§ Things to do
A – Answer these questions about the text on Brown's Harpers Ferry plan:
(i) Along which mountain chain did Brown decide a small force could achieve his objectives?
(ii) In what season and year did Brown begin recruiting his force?
(iii) Which university had Cook attended?
B – Carry on the text on Brown's Harpers Ferry plan, picking up after its last sentence.

§ Selected excerpt
###

John H. Kagi
The attack on Harpers Ferry was the culmination of a plan Brown had evolved many years before he went to Kansas. By the early 1850’s he had come to believe that a location within the slave States should be selected where raids on slave plantations could be easily carried out and the freed bondsmen sent to safety in the North. Convinced that mountains throughout history had enabled the few to defend themselves against the many, he believed that even against regular Army troops a small force operating from a mountain stronghold could hold out indefinitely and provide sanctuary for freed slaves, who would be supplied with arms to fight for their liberty. Brown had decided, from studying European fortifications and military operations, that somewhere along the Allegheny Mountain chain a small force could achieve those objectives.
In the autumn of 1857, on his second trip to Kansas, Brown began recruiting his force for the projected raid. Among the first to join him were three young veterans of the Kansas fighting: John E. Cook, Aaron D. Stevens, and John H. Kagi. Each would play an important role in the attack on Harpers Ferry.
Cook, 27-year-old member of a wealthy Connecticut family, had attended Yale University and studied law in New York City before going to Kansas in 1855. He stood about 5 feet 5 inches tall, had long, silk-blond hair that curled about his neck, and “his deep blue eyes were gentle in expression as a woman’s.” Brown’s son Salmon, who knew Cook in Ohio and Kansas, characterized him as “highly erratic” in temperament “and not overly stocked with morality. He was the best pistol-shot I ever saw ... [and] just as much of an expert in getting into the good graces of the girls.” He loved to “talk and rattle on about himself.”

###

§ Material supplied
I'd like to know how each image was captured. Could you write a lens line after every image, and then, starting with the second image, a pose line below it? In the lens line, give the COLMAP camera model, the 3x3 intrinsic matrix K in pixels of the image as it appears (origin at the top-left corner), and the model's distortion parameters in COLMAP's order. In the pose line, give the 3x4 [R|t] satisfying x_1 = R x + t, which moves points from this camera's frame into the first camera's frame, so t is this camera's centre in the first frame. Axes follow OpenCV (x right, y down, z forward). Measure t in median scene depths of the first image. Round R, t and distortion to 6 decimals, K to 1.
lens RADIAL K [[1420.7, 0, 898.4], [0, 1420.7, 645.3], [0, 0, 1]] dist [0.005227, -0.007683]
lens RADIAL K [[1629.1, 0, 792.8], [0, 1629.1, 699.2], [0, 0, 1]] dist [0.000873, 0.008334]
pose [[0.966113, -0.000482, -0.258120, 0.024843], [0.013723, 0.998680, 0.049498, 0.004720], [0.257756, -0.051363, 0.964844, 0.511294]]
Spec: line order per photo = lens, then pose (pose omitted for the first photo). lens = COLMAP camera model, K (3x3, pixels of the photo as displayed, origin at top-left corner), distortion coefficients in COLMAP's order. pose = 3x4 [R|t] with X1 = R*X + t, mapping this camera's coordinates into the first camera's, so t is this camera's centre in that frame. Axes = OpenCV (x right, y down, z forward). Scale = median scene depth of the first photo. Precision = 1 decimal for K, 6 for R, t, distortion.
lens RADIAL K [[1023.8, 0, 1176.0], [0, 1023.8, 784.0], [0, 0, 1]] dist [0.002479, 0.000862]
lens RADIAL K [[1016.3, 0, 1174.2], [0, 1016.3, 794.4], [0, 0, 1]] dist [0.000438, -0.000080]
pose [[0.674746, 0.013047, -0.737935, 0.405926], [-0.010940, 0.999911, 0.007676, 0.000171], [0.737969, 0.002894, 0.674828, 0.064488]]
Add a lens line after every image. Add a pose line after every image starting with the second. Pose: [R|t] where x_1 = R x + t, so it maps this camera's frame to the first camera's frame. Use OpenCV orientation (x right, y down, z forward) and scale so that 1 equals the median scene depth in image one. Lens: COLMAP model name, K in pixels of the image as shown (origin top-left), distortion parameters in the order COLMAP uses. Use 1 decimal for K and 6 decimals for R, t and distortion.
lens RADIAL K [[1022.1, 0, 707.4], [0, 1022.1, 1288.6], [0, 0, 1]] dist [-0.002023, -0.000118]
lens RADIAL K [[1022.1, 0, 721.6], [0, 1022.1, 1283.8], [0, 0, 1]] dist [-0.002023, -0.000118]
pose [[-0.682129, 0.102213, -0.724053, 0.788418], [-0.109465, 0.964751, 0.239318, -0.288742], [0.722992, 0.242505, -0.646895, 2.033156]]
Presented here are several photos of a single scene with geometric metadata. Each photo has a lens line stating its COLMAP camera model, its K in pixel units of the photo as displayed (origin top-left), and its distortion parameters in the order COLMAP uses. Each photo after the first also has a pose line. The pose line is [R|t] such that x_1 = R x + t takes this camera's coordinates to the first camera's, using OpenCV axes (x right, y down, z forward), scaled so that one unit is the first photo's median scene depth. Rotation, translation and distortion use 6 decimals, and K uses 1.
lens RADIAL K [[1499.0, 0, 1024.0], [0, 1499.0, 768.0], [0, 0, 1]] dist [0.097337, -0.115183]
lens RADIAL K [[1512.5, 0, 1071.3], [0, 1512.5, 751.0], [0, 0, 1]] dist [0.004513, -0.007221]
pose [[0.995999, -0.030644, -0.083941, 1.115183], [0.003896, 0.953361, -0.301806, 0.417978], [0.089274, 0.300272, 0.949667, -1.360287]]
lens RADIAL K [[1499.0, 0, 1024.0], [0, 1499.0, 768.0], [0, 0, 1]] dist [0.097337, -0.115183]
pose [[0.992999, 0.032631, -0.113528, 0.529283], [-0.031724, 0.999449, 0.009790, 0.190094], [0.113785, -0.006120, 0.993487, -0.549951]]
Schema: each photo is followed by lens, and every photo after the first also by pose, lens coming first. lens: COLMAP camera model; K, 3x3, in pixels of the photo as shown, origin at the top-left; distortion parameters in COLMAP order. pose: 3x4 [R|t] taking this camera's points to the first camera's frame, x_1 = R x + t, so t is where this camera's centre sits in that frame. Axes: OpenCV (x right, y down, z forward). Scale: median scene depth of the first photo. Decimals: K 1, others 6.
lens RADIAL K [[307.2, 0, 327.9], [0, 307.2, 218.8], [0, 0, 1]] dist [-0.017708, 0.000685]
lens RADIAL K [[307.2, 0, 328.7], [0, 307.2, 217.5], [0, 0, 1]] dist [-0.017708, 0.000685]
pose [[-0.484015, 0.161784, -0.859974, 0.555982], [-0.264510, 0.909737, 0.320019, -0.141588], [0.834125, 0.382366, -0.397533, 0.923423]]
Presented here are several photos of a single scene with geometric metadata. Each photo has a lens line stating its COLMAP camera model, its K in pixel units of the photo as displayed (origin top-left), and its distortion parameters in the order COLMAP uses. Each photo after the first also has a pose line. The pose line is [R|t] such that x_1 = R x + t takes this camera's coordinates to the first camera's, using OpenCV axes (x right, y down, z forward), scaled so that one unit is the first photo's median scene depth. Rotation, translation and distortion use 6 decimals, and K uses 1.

###

§ Answers
A –
(i) The Allegheny Mountain chain.
(ii) The autumn of 1857.
(iii) Yale University.

B –
Stevens, then 26 years old, was, like Cook, a native of Connecticut. He ran away from home at the age of 16 and joined the Massachusetts Volunteer Regiment to fight in the Mexican War. Honorably discharged at the end of that conflict, he found civilian life so boring that he enlisted as a bugler in a United States dragoon regiment in the West and took part in several campaigns against the Navaho and Apache Indians. Stevens possessed an explosive temper, and at Taos, N. Mex., in the mid-1850’s, he nearly killed an officer in a drunken brawl and was sentenced to death. President Franklin Pierce commuted the sentence to 3 years’ hard labor at Fort Leavenworth, Kansas. In January 1856 Stevens escaped and joined the Free-State cause. As colonel of the Second Kansas Volunteer Regiment, he fought in some of the territory’s bloodiest battles. Standing just over 6 feet tall, Stevens was a powerfully built man who could wield a saber with deadly skill. He had black curly hair, “black, brooding eyes,” and a full beard. In his youth he had been a choir boy (his father and elder brothers taught singing), had a rich baritone voice, and liked to sing. Totally dedicated to the overthrow of slavery, he once told a Kansas sheriff: “We are in the right, and will resist the universe.”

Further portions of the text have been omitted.